It's to avoid a run dependency; the build/test dependency remains.

> If it's the latter I'd much rather (as a user) take a 17% wallclock
> improvement over a 2% cost of CPU. I mostly care about my own time, not
> that of the CPU.

Understandable, and you can set tar.tgz.command='gzip -cn' to get the
old behavior.  Saving energy is a better default, though.

The runtime in the real world probably includes lots more I/O time.  The
tests above are repeated and warmed up to get consistent measurements,
but big repos are probably not fully kept in memory like that.

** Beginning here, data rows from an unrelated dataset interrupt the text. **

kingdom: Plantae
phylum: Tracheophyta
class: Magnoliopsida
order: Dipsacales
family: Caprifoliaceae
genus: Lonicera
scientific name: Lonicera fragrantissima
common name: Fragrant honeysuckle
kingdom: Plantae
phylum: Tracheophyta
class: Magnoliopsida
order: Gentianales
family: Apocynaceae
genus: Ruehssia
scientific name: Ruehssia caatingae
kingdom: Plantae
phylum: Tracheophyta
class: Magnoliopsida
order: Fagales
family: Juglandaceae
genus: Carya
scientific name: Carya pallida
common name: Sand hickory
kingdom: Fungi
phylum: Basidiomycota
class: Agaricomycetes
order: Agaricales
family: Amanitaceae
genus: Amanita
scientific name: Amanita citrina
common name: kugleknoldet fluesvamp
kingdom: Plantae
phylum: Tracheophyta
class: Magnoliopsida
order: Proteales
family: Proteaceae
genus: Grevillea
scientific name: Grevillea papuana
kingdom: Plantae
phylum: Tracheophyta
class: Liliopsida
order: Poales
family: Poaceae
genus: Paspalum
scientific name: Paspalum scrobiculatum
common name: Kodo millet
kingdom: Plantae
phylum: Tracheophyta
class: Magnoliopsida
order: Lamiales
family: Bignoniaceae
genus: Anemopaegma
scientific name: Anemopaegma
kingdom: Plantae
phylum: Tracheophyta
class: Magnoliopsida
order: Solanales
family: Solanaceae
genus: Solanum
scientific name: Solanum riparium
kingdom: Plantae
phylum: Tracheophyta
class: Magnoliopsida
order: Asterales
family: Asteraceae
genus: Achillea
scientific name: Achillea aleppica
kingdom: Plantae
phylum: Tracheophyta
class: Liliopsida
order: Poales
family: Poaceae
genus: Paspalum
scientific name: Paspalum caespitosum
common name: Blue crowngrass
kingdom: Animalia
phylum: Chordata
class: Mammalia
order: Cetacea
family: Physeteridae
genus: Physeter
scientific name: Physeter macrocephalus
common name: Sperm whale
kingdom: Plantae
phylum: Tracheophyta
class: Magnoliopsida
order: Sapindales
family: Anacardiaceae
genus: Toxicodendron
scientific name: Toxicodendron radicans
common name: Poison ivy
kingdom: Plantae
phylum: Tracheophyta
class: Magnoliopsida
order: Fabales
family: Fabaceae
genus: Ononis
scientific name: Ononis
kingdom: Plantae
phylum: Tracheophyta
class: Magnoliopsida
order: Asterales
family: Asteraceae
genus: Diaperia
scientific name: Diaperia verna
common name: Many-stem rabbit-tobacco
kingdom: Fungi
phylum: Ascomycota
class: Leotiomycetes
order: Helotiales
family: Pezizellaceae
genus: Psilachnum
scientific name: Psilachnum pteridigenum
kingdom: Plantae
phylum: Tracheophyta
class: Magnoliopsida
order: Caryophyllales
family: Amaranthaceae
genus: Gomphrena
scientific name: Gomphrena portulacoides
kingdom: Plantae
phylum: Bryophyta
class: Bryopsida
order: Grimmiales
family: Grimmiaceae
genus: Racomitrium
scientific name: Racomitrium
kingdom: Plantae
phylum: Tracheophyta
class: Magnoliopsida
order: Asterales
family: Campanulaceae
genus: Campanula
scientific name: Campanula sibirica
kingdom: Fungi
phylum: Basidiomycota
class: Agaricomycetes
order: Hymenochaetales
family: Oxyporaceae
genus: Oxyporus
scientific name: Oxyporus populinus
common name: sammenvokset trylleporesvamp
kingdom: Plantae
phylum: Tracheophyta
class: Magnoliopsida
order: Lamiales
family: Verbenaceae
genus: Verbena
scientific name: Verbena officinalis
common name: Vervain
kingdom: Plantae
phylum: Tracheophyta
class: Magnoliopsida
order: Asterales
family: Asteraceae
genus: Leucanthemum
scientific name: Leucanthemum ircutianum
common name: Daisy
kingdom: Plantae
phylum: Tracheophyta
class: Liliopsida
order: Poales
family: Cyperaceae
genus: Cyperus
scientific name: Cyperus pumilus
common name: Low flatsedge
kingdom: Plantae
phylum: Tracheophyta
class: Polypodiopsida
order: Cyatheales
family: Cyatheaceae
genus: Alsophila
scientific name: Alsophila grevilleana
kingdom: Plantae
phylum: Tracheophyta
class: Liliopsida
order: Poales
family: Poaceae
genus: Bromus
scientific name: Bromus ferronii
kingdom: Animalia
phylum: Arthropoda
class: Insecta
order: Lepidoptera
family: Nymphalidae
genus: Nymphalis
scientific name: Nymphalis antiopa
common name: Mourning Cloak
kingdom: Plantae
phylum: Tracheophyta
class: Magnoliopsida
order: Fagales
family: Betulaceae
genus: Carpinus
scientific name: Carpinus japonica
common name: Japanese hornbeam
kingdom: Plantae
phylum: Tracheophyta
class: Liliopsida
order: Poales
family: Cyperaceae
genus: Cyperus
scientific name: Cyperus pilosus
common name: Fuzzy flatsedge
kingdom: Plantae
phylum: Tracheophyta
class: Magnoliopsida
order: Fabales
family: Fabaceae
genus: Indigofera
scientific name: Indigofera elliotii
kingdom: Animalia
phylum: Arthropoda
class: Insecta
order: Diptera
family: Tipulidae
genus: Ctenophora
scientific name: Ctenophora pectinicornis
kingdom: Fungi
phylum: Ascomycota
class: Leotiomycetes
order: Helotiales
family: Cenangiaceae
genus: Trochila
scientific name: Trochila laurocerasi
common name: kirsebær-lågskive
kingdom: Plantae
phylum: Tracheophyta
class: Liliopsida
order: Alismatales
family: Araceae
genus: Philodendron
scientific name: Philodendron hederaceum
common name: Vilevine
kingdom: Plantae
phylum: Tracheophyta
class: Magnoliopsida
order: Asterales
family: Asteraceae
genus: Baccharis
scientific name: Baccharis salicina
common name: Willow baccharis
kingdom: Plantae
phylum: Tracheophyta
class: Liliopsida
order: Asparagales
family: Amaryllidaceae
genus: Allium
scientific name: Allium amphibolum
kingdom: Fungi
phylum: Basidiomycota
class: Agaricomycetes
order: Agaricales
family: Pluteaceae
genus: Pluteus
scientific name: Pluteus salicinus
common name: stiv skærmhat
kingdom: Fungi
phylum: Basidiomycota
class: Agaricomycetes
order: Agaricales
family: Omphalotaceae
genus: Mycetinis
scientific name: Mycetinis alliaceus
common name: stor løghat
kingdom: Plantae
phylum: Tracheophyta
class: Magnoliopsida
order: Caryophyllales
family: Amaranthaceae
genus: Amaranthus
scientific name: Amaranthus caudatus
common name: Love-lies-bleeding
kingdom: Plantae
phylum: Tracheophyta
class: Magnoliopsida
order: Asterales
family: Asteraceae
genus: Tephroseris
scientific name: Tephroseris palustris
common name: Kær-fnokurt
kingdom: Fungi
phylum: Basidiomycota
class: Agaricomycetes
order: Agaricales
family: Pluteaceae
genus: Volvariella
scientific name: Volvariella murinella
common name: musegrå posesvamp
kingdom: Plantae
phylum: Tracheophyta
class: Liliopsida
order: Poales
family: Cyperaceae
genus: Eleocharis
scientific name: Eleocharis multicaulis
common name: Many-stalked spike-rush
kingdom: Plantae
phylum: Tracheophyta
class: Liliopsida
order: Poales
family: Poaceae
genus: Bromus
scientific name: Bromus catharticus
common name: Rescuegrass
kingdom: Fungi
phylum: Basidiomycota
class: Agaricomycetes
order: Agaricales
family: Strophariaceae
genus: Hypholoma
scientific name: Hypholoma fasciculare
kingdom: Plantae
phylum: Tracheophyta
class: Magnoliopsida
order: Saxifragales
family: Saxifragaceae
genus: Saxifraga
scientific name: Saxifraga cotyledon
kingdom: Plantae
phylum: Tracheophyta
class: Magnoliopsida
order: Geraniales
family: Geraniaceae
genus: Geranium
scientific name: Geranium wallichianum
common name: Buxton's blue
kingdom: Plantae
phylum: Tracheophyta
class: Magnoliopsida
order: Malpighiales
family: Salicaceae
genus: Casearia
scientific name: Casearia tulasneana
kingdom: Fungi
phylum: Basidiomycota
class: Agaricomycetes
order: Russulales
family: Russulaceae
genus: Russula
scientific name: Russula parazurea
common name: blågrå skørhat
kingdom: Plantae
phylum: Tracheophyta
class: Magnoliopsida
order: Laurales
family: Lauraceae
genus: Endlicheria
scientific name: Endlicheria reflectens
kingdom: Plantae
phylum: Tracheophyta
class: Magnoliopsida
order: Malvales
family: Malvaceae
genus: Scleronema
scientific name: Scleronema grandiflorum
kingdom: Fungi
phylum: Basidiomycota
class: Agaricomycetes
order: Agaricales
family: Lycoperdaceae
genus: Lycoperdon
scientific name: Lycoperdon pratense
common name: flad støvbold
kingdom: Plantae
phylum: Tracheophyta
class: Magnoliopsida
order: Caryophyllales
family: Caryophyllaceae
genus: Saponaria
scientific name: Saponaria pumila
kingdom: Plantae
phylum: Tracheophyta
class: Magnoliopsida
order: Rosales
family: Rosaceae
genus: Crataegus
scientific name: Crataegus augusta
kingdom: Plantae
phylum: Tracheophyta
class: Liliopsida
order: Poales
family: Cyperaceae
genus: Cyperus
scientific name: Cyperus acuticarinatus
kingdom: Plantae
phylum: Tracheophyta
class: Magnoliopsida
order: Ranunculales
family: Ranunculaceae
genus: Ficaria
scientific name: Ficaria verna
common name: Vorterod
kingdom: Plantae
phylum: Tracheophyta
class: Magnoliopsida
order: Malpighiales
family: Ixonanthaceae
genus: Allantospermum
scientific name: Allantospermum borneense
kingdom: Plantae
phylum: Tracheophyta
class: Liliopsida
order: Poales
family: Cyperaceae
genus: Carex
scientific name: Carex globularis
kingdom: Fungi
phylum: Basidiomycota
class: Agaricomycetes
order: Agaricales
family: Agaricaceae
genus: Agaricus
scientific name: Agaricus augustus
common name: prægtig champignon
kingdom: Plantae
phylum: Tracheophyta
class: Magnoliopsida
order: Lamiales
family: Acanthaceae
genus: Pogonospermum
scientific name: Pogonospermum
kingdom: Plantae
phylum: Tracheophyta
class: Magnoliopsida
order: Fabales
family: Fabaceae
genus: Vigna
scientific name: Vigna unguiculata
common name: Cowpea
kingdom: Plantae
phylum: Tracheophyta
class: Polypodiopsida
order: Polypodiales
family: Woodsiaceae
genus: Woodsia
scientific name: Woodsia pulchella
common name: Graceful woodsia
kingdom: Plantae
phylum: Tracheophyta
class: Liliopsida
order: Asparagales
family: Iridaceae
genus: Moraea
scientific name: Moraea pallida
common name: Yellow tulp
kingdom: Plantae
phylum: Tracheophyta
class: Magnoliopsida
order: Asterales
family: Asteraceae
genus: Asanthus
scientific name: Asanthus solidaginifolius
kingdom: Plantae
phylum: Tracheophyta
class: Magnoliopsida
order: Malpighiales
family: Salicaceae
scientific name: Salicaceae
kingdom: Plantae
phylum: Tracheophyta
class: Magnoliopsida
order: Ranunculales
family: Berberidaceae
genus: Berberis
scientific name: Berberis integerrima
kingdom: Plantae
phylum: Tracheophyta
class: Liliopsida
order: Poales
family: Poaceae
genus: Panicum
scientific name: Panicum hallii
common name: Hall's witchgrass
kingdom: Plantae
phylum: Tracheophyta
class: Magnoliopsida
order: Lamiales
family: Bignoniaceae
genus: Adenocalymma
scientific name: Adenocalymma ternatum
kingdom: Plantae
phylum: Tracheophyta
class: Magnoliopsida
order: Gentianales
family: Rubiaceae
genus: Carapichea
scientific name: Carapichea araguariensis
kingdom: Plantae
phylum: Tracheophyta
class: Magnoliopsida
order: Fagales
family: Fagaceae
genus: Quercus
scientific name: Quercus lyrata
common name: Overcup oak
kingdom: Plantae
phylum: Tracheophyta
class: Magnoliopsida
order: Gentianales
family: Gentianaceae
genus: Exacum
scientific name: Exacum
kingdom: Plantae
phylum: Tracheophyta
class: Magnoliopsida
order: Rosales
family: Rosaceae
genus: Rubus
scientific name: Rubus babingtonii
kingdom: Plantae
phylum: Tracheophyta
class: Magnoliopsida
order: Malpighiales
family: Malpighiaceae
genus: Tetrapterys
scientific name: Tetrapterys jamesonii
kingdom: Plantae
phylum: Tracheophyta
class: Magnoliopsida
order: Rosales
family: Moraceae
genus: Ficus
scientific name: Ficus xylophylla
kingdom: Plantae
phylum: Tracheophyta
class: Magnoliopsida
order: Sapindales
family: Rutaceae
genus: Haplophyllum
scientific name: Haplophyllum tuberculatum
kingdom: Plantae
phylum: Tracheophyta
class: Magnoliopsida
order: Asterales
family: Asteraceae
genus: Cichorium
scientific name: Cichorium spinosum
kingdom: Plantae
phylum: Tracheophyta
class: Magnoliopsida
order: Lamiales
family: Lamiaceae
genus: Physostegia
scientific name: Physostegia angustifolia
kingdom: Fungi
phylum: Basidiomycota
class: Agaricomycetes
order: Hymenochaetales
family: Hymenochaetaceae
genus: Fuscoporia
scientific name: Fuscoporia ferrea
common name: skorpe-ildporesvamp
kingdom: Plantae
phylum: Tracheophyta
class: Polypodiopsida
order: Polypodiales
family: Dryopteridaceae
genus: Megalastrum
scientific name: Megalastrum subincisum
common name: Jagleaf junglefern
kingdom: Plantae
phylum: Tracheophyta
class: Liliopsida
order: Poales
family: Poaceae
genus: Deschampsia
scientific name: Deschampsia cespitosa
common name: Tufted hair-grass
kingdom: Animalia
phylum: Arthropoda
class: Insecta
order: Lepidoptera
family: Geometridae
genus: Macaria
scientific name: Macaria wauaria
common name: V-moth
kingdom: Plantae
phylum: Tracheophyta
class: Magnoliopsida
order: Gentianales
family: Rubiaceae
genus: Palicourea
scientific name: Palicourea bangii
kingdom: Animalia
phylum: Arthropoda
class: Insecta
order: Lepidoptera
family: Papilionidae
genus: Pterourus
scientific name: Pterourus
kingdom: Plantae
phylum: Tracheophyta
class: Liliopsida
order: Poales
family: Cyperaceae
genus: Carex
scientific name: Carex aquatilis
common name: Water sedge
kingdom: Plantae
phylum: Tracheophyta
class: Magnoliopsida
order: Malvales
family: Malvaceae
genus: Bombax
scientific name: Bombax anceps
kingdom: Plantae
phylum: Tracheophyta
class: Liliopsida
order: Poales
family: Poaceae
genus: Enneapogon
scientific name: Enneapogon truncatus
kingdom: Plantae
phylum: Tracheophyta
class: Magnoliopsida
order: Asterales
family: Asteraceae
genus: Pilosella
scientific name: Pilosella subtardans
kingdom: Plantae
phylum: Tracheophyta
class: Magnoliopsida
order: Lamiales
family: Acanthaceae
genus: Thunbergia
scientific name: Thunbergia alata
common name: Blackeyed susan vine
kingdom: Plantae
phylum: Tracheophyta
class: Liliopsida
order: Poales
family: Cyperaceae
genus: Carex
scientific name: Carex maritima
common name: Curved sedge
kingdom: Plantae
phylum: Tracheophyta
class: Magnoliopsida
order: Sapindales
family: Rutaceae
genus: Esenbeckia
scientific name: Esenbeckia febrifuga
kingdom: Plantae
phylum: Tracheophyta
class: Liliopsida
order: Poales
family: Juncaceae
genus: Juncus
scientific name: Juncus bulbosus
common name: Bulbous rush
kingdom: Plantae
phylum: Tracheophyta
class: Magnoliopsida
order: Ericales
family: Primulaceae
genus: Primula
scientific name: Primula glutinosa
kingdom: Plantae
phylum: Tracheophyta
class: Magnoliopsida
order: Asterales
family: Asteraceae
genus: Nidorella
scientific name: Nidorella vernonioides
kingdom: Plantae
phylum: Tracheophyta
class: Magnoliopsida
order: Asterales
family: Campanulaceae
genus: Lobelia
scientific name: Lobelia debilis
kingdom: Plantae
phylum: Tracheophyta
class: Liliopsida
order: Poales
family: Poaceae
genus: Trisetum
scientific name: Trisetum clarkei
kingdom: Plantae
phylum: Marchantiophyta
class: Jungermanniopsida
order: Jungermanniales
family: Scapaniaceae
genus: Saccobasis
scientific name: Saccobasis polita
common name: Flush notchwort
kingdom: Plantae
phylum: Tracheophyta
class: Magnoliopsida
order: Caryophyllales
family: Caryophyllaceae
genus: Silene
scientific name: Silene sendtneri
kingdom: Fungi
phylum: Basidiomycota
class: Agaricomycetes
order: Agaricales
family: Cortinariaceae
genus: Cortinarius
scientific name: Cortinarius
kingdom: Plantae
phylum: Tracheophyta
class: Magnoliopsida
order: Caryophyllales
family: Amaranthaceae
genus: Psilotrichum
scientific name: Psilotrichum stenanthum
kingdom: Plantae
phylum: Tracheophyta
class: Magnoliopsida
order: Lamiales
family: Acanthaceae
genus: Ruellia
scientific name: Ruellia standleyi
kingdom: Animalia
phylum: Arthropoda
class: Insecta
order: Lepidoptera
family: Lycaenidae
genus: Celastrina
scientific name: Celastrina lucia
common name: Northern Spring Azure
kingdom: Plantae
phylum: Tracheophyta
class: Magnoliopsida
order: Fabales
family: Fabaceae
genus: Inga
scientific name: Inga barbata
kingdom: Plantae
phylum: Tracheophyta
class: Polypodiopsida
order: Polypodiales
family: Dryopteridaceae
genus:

> Can't we have our 6/6 cake much easier and eat it too by learning a
> "fallback" mode, i.e. we try to invoke gzip, and if that doesn't work
> use the "internal" one?

Interesting idea, but I think the existing config option suffices.  E.g.
a distro could set it in the system-wide config file if/when gzip is
installed.

> Re the "eco mode": I also wonder how much of the overhead you're seeing
> for both that 17% and 2% would go away if you pin both processes to the
> same CPU, I can't recall the command offhand, but IIRC taskset or
> numactl can do that. I.e. is this really measuring IPC overhead, or
> I-CPU overhead on your system?

I'd expect that running git archive and gzip at the same CPU core takes
more wall-clock time than using zlib because inflating the object files
and deflating the archive are done sequentially in both scenarios.
Can't test it on macOS because it doesn't offer a way to pin programs to
a certain core, but e.g. someone with access to a Linux system can check
that using taskset(1).

René